Nonetheless, the ability of WGS/WES and GWAS in causally associating genetic variation with disease is hindered by a number of significant limitations and challenges. For instance, Linkage Disequilibrium (LD), referring to the non-random association of alleles at two or more loci in a population, causes certain combinations of SNP genotypes to occur together more or less frequently than would be expected by chance. As a result, true causal variants may be found among numerous confounding variants that are irrelevant to the disease but they are just colocalized in the genome. This limitation is even more crucial for polygenic disorders, caused by the combined effect of multiple variants, as each single causal variant is expected to have a small contribution. High-resolution, fine-mapping techniques help to narrow down the set of candidate variants and determine which variants in a genomic region are most likely to be causally related to a complex trait after accounting for how the variants in the region are correlated reviewed in (Schaid et al., 2018).

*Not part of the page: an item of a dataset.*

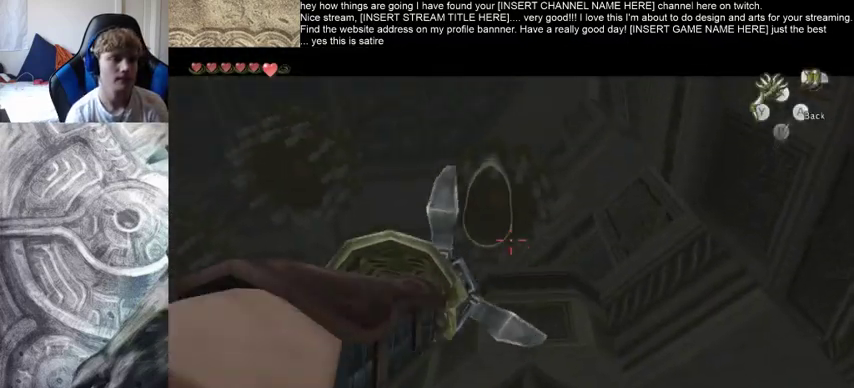
{"buttons": [], "left_stick": "center", "right_stick": "center", "events": []}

Another major challenge lies in the fact that the majority of human genetic variation resides in non-protein coding regions of the genome. The challenge of exploring non-coding regions (intergenic, intronic) and providing exhaustive functional annotation of these unknown regions remains substantial, despite the critical role that non-coding regions play in human disease (Zhang and Lupski, 2015). Nonetheless, the crux of a mechanistically insightful genome annotation lies in the functional interpretation at the gene level, rendering the interpretation of intergenic and non-coding variants particularly difficult. The expanding collection of human WGS data, combined with the understanding of regulatory elements such as promoters, enhancers, TFBS, non-coding RNAs, and transposable elements, has the potential to transform our limited knowledge of the functional importance of these regions into a wealth of information. In addition, genomic regulation studies benefit from advanced sequencing techniques such as Hi-C (Lieberman-Aiden et al., 2009), which give insights to the three-dimensional (3D) organization of the genome and maps global physical interactions between different genomic regions. Thus. Hi-C is able to map long-range interactions by identifying physical contacts between regulatory elements and gene promoters in 3D space. These advancements will enable researchers to explore non-coding regions of the human genome, unearthing valuable insights with significant implications for various diseases and pathologies.

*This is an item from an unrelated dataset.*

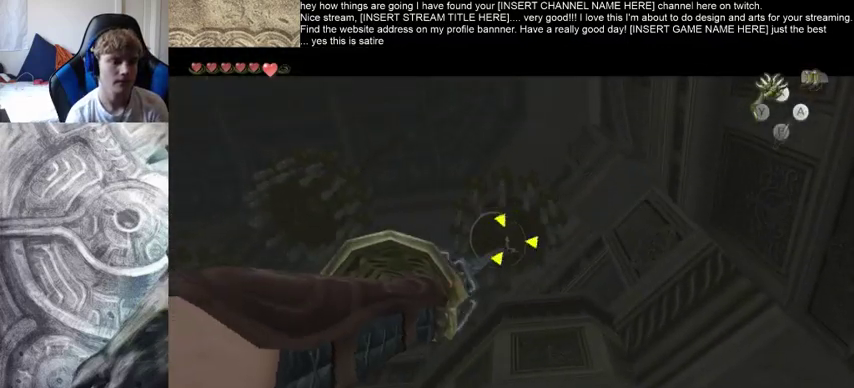
{"buttons": [], "left_stick": "center", "right_stick": "center", "events": []}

By providing methods and resources for comprehensive functional annotation of both coding and non-coding regions, we can enhance our understanding of the relationship between non-coding variation and clinical disease. This, in turn, will provide a more thorough understanding of disease biology. Additionally, it could reveal opportunities for developing novel therapeutic targets, generating novel druggable biomarkers, and identifying new drug candidates.
This review discusses the state-of-the-art tools that can leverage WGS and GWAS-based analyses (Mortezaei and Tavallaei, 2021). It provides insights into the specific regulatory elements involved in the functional annotations of non-coding regions and offers guidance on existing data resources that can be utilized to achieve comprehensive, largely automated functional annotation of intergenic or intronic genomic variants.
A systematic literature search was conducted to identify articles focusing on primary publications on tools and resources for genome-wide functional annotation of variants. The search was performed in PubMed, up to June 2024, including only papers in English language. Keywords used in the search included “genome-wide annotation,” “functional annotation,” “genetic variants,” “GWAS, “Whole Genome Sequencing,” and “bioinformatic tools.” The search strategy was designed to include both broad and specific terms to ensure comprehensive coverage.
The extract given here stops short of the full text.